§ **Document passage**
-----

In this study, we propose a novel snapshot SR iToF camera based on a CS framework with PSF engineering. A conceptual diagram of the proposed method is shown in the bottom part of Fig. 1. To achieve PSF engineering and optical subpixel encoding in an inexpensive and easily available way, a phase-type diffraction grating is attached in front of a lens. Then low-resolution (LR) time-correlated intensity images are spatially coded. By applying compressive reconstruction to them, an SR depth map and luminance map are obtained. To make SR successful, we also proposed a regularization method of the depth map in CS reconstruction by exploiting the design features of the iToF camera, which is expected to work better than conventional regularization in general scenarios where the depth map is sparser than the luminance map.

Our work provides the following contributions:

• We proposed the first snapshot SR iToF camera and experimentally verified it. The method uses the CS framework with PSF engineering.
• We proposed an inexpensive, easily available, and easily removable way to realize PSF engineering for CS just by using a diffraction grating placed in an inclined position.
• Exploiting the design features of the iToF camera, we also proposed a regularization method for the depth map, which is suitable for the compressive reconstruction of natural scenes with a depth map that is sparser than the luminance map.

As related studies in the field of CS-based ToF imaging, there have been several studies on compressive LiDAR [5,29,30] based on multiple measurements using a single photodiode. In these methods, CS helps to decrease the total number of scans to obtain a depth map by using random intensity modulation using a digital micromirror device (DMD). Since the methods assume the use of essentially a single photodiode, the same method cannot be applied to ToF cameras. CS has also been utilized to improve temporal SR in LiDAR and ToF cameras [31,32]; however, this work focuses on the spatial SR problem. In research on dToF cameras, Ref. [33] proposed a CS-based SR method using a coded aperture; however, the coded-aperture approach sacrifices light energy, and the applicability of the method to iToF cameras is not obvious. In research on iToF cameras, Ref. [34] also proposed the use of CS for spatial SR. The objective is the same as in the present study; however, it requires multiple measurements with DMD-based random intensity modulations at a relayed image plane. Since our method proposes snapshot realization using PSF engineering, our method has merits in terms of temporal resolution and light-use efficiency.

-----

§ **Material**
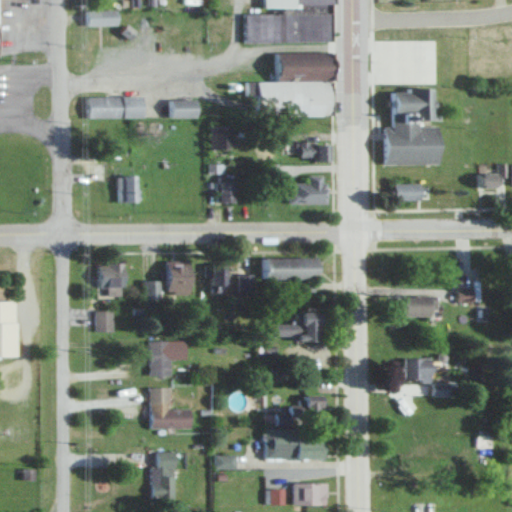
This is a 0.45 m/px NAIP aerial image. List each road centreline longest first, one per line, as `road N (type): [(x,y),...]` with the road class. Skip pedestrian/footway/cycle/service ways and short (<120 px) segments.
road 1 (residential): [(511,226),(0,233)]
road 2 (tertiary): [(352,511),(349,0)]
road 3 (residential): [(58,511),(61,232)]
road 4 (residential): [(61,232),(58,0)]
road 5 (residential): [(350,19),(511,9)]
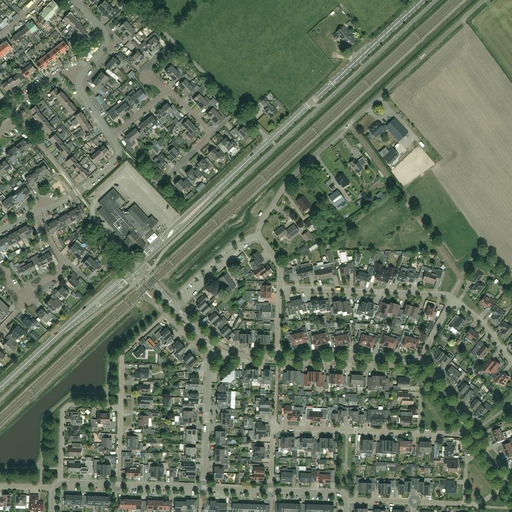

-----

§ **Set problem A**
From the passage on the super-resolution iToF camera, return the stretch from "Our work provides" through "that is sparser than the luminance map." word for word.
§ **Set problem B**
Take the passage on the super-resolution iToF camera further, starting right after its final sentence.

§ **Task result A**
Our work provides the following contributions:

• We proposed the first snapshot SR iToF camera and experimentally verified it. The method uses the CS framework with PSF engineering.
• We proposed an inexpensive, easily available, and easily removable way to realize PSF engineering for CS just by using a diffraction grating placed in an inclined position.
• Exploiting the design features of the iToF camera, we also proposed a regularization method for the depth map, which is suitable for the compressive reconstruction of natural scenes with a depth map that is sparser than the luminance map.

§ **Task result B**
2. Method

2.1 Conventional iToF

The forward model of lens imaging is represented by a two-dimensional (2D) convolution of a scene luminance and a PSF, multiplied by a downsampling matrix [35]. By using downsampling matrix with equally spaced sampling ($\boldsymbol {\Phi }\in \mathbb {R}^{HW \times mHnW}$), this process can simply be expressed as follows:

(1)$$\begin{aligned} \boldsymbol{g} &= \mathrm{Down}_\downarrow \left(\mathrm{conv}_\mathrm{2D}\left(\boldsymbol{f}*\mathrm{PSF}\right)\right)\\ &= \boldsymbol{\Phi}\boldsymbol{f}, \end{aligned}$$

where $\boldsymbol {g}\in \mathbb {R}^{HW \times 1}$ and $\boldsymbol {f}\in \mathbb {R}^{mHnW \times 1}$ denote an observed image whose pixel count is $H \times W$, and an object whose pixel count is $mH \times nW$, respectively. These matrices are non-negative. $\mathrm {Down}_\downarrow$ represents downsampling function and $\mathrm {conv}_{\mathrm {2D}}$ represents 2D convolution. Note that $m,n\in \mathbb {N}$ denote the magnification factors of SR along two orthogonal axes, respectively and in this study, incoherent light is used. Here we define two time-correlated images with different time windows in pulse iToF as $\boldsymbol {g}_\mathrm {1}$ and $\boldsymbol {g}_\mathrm {2}$, which are output from pairs of taps in a sensor. The intensity ratio data $\boldsymbol {g}_\mathrm {ToF}$ of two time-correlated scene images, which is proportional to the depth map, can be obtained by pixel-wise calculations using the two time-correlated images as follows [9,10]:

(2)$$\begin{aligned} \boldsymbol{g}_\mathrm{ToF} &= \frac{\boldsymbol{g}_\mathrm{2}}{\boldsymbol{g}_\mathrm{1} + \boldsymbol{g}_\mathrm{2}}\\ &= \frac{\boldsymbol{\Phi}\boldsymbol{f}_\mathrm{1}}{\boldsymbol{\Phi}\left(\boldsymbol{f}_\mathrm{1}+\boldsymbol{f}_\mathrm{2}\right)}. \end{aligned}$$

Note that the fractions of the matrices and vectors represent the element-wise division in this paper.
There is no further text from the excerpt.